Dems - Only Stand By Your Pork After Its Cooked
Posted by Andy on March 15th, 2007
Via TomDelay
Upon assuming power in November, House Democrats passed a new rule pertaining to earmarks which reads, “…written disclosure for any congressional earmarks … included in any measure reported by the committee or conference report filed by the Chairman of the committee or any subcommittee thereof shall be open for public inspection.”[emphasis added]
On Tuesday, however, Democrats chose to disobey their own, seemingly straightforward, regulation. Roll Call reports (registration required),
A little before noon Tuesday, while a Roll Call reporter was leafing through a stack of the several-hundred Water Resources Development Act earmark request letters on file in the Transportation and Infrastructure Committee Republican offices, a staff member came over and explained that Democrats had requested their letters be removed from the public file. Several staffers then pulled the Democratic letters from the file drawer, and the reporter complied by handing over the request letters of Oversight and Government Reform Chairman Henry Waxman (Calif.), Education and Labor Chairman George Miller (Calif.) and 15 other Democrats from the pile he was reading.

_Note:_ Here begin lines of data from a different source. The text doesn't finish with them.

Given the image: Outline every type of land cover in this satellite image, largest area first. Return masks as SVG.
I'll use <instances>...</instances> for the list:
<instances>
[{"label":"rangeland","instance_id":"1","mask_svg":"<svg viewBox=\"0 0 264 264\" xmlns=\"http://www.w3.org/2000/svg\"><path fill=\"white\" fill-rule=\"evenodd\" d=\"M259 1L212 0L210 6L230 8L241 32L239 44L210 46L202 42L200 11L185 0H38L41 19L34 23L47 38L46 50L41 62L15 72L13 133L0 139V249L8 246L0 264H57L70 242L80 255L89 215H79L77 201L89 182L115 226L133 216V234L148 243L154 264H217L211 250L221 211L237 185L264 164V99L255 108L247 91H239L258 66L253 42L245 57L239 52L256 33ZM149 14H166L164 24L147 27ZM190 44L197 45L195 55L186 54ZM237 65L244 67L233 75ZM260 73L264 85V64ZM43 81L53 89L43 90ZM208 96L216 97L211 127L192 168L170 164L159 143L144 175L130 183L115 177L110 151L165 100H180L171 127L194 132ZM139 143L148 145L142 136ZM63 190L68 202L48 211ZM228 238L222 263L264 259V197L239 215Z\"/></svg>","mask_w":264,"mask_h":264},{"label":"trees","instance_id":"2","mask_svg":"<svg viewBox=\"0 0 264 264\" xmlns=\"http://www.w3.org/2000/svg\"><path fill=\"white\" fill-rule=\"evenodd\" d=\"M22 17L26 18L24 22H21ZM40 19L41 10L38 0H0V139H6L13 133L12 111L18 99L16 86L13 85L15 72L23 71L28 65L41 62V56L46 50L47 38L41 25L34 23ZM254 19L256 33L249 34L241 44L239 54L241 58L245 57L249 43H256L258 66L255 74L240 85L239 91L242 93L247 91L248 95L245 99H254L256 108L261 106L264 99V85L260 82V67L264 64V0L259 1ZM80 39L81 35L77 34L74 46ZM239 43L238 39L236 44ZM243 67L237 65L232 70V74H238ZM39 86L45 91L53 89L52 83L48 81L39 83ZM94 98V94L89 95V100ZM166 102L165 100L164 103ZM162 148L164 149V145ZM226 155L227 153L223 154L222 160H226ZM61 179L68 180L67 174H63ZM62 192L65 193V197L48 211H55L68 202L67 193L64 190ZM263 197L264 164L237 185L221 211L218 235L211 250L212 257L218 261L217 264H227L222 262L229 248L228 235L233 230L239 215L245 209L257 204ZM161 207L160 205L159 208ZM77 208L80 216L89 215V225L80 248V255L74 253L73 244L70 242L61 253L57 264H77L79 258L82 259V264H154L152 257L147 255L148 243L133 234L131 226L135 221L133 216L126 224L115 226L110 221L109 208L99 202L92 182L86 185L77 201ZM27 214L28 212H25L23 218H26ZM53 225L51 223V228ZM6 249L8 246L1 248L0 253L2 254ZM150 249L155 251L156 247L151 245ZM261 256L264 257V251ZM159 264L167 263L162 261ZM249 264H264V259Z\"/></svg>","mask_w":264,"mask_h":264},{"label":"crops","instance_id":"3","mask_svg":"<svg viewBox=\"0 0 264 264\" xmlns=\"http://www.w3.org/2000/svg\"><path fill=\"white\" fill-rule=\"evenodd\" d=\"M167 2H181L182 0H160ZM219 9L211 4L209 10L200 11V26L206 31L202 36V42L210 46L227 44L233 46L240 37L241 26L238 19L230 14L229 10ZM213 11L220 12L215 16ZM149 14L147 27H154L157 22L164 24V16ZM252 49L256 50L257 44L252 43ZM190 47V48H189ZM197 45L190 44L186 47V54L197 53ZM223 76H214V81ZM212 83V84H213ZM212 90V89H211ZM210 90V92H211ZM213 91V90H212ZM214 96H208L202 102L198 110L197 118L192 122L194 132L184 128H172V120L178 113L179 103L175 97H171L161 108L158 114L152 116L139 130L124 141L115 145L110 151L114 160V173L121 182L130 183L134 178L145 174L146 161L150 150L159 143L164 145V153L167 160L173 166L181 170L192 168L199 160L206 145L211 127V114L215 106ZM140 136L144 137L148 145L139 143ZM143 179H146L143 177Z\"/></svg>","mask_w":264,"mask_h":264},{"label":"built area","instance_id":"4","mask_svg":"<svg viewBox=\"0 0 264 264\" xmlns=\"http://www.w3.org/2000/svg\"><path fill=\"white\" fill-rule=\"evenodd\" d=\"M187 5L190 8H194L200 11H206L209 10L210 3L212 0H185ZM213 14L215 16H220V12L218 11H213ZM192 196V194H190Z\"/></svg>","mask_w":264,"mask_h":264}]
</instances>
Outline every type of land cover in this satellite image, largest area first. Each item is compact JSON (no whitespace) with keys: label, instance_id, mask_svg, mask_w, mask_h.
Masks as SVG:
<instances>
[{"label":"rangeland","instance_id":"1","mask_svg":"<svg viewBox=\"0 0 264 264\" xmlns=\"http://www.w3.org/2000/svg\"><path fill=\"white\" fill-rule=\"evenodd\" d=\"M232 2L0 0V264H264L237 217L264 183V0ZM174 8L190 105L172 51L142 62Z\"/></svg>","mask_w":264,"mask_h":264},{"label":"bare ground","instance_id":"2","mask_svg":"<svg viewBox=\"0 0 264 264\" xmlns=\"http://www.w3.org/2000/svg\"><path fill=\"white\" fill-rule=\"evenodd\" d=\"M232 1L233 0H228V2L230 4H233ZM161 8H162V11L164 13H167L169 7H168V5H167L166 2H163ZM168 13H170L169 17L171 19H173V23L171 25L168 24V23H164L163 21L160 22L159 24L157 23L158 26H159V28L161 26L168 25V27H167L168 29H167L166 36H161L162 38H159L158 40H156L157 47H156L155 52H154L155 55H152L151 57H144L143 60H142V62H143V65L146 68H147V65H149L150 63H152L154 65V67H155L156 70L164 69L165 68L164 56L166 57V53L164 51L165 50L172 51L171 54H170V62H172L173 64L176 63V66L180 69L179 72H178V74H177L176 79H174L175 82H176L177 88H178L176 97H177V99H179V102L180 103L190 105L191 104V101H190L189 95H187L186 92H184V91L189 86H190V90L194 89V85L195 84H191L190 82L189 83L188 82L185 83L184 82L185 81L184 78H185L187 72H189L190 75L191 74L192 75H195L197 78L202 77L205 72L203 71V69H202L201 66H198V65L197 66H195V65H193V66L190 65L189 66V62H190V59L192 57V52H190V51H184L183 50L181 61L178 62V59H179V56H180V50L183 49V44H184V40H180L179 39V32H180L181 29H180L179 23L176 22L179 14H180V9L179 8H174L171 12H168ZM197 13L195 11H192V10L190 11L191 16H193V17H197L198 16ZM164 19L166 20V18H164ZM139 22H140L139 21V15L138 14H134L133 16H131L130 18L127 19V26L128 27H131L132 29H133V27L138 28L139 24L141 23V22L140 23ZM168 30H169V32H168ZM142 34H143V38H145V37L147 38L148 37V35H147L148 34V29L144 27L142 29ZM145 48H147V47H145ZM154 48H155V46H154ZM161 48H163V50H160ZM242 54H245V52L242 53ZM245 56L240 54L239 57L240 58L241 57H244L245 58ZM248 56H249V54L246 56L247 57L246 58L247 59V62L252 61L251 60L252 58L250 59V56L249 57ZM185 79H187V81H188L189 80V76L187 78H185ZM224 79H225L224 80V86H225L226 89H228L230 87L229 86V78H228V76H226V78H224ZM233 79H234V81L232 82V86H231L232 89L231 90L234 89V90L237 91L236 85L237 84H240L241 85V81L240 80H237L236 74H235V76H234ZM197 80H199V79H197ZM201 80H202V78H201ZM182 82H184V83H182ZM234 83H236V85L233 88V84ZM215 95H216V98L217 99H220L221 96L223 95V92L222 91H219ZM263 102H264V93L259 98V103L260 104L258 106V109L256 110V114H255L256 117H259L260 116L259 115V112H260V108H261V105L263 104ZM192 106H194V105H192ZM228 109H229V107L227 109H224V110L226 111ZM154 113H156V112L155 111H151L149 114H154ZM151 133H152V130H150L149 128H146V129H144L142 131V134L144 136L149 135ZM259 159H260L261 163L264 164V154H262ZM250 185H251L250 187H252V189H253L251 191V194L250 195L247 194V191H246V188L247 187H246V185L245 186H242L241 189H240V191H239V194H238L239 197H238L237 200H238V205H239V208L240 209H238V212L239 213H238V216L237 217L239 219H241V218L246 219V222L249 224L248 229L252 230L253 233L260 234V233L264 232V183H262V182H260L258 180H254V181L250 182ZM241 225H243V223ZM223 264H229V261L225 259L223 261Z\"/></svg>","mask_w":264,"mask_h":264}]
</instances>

You see, the Republicans on the committee had made the earmark request letters on the highway bill (from both parties) available for public inspection, but the Democrats objected, saying they did not want any such inspection to take place until the bill itself had been finalized – clearly disregarding the spirit if not the precise letter of their brand new rule.
Luckily, John Mica (R-FL) walked in on the earmark snatching staffers and had this to say,
“I’m not playing that game,” Mica said. “They are all free and open and we should not be pulling them … if [the Democrats] want us to pull them, they are not complying with their own rules…”
Unfortunately, Mica was forced to relent, but has vowed to take up the matter with the stonewalling Transportation and Infrastructure Committee Chairman, Jim Oberstar (D-MN) who contends that the earmark letters themselves should not be released until the final bill.
So taxpayers can’t actually find out who is ramming pork projects through Congress until it is too late? And if they never pass….. no one will ever know about it.